Importantly, this operation is differentiable!

# Create a matrix containing random numbers. Let PyTorch know we want gradients.
X = torch.rand((3, 3), requires_grad=True)

# Sample a permutation matrix from the Gumbel-Sinkhorn distribution.
P = gumbel_sinkhorn(X*1000, tau=1, n_iter=2000)

tensor([[ 0.0000e+00,  0.0000e+00,  0.0000e+00],
        [ 1.2052e-11, -1.2052e-11,  3.0366e-38],
        [ 0.0000e+00,  0.0000e+00,  0.0000e+00]])
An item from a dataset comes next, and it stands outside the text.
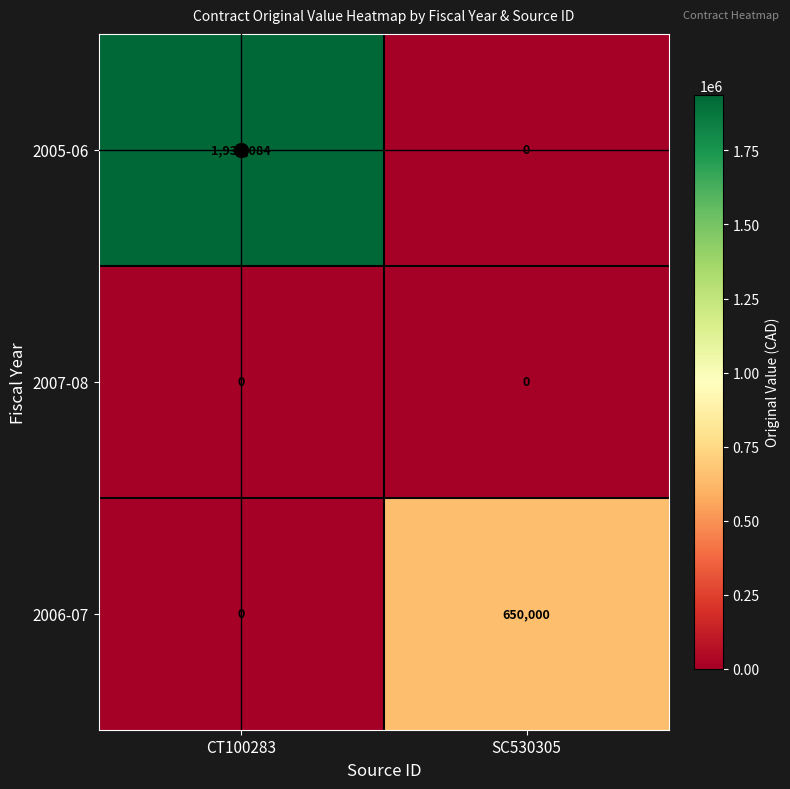

How many categories are shown in the chart?

2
2. Implementing a Sinkhorn Network for learning latent permutations

We now have everything in place to build our own Sinkhorn network! We will be solving the task of unscrambling MNIST digits. First, let’s implement the network.

2.1 Sinkhorn Convolutional Network

We replicate the convolution-based Sinkhorn network that the authors visualize in figure 1 (see below).